Task brief = For the records below, print the lines from the line with "pinky dip: (149, 391)" through the line with "pinky tip: (510, 287)" exactly as written; include both end lines and exclude the rest.

Available records =
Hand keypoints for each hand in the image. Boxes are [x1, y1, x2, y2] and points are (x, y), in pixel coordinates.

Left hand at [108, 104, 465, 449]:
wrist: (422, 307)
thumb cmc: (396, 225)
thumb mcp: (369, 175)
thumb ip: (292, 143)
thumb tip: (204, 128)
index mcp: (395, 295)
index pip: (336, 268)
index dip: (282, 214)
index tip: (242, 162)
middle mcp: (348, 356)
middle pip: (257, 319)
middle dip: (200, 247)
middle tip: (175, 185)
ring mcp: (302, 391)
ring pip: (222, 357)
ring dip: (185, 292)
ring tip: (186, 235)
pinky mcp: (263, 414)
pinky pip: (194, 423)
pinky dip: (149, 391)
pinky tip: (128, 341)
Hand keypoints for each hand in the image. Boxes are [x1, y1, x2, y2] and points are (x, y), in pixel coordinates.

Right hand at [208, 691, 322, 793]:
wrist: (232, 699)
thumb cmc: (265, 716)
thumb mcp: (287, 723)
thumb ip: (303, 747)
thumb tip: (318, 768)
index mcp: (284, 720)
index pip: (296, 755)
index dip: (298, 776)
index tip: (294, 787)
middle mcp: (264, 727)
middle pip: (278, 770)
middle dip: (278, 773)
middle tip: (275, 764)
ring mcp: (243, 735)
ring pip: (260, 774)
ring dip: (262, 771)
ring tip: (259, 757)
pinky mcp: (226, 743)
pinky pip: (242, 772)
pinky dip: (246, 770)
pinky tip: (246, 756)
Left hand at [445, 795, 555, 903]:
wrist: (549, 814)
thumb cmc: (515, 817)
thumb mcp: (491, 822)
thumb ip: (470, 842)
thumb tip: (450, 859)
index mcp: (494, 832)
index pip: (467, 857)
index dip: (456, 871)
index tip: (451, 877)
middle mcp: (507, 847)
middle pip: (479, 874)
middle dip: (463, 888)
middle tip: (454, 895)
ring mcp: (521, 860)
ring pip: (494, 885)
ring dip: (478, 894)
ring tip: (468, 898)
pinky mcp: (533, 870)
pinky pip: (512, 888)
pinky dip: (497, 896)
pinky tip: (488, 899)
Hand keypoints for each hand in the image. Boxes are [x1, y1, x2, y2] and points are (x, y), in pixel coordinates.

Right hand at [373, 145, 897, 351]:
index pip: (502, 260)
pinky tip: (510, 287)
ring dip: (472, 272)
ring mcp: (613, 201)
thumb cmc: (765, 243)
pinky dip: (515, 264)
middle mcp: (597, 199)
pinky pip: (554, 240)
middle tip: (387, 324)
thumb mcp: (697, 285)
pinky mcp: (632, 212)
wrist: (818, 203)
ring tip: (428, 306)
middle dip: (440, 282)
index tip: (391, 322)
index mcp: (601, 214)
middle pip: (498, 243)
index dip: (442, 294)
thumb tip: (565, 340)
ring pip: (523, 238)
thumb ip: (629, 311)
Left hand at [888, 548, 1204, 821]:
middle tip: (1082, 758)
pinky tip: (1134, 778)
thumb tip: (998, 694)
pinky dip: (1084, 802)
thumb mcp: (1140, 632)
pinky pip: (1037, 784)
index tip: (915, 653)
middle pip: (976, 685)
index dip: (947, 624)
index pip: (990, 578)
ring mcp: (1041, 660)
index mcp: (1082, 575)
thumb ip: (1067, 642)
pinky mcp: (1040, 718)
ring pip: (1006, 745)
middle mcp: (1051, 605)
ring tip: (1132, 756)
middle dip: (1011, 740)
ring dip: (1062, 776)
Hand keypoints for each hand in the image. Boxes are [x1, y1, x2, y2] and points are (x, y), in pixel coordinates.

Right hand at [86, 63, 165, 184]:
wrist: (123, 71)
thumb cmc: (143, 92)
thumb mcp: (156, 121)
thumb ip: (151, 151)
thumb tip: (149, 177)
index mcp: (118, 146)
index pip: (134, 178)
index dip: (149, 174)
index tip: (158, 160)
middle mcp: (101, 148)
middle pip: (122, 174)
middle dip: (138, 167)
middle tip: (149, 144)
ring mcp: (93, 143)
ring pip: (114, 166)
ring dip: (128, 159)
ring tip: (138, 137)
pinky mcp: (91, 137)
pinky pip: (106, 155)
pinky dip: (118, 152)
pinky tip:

Task response =
pinky dip: (149, 391)
pinky tip: (128, 341)
Hand keypoints for each hand in the image. Boxes are [x1, y1, x2, y2] and points are (x, y), in pixel coordinates.

Right hand at [208, 691, 322, 793]:
wrist: (232, 699)
thumb cmc: (265, 716)
thumb mcp: (287, 723)
thumb ip: (303, 747)
thumb tip: (318, 768)
index mcp: (284, 720)
index pip: (296, 755)
index dip: (298, 776)
index tip: (294, 787)
middle mcp: (264, 727)
middle pip: (278, 770)
middle dip: (278, 773)
middle tip: (275, 764)
ring mcp: (243, 735)
ring pip: (260, 774)
ring dip: (262, 771)
ring tip: (259, 757)
pinky mcp: (226, 743)
pinky pip: (242, 772)
pinky dip: (246, 770)
pinky tip: (246, 756)
Left hand at [445, 795, 555, 903]:
wrist: (549, 814)
thumb cmc: (515, 817)
thumb mcp: (491, 822)
thumb ip: (470, 842)
thumb tip: (450, 859)
index mcp: (494, 832)
index pip: (467, 857)
index dip: (456, 871)
index tip: (451, 877)
middle mcp: (507, 847)
middle pip: (479, 874)
middle dip: (463, 888)
middle tip: (454, 895)
ring mcp: (521, 860)
ring pip: (494, 885)
ring dip: (478, 894)
ring tip: (468, 898)
pinky mcp: (533, 870)
pinky pip: (512, 888)
pinky dip: (497, 896)
pinky tip: (488, 899)
Hand keypoints for each hand in the image. Boxes are [x1, y1, x2, y2] and points are (x, y), in pixel coordinates.

Right hand at [373, 145, 897, 351]:
index pip: (502, 260)
pinky tip: (510, 287)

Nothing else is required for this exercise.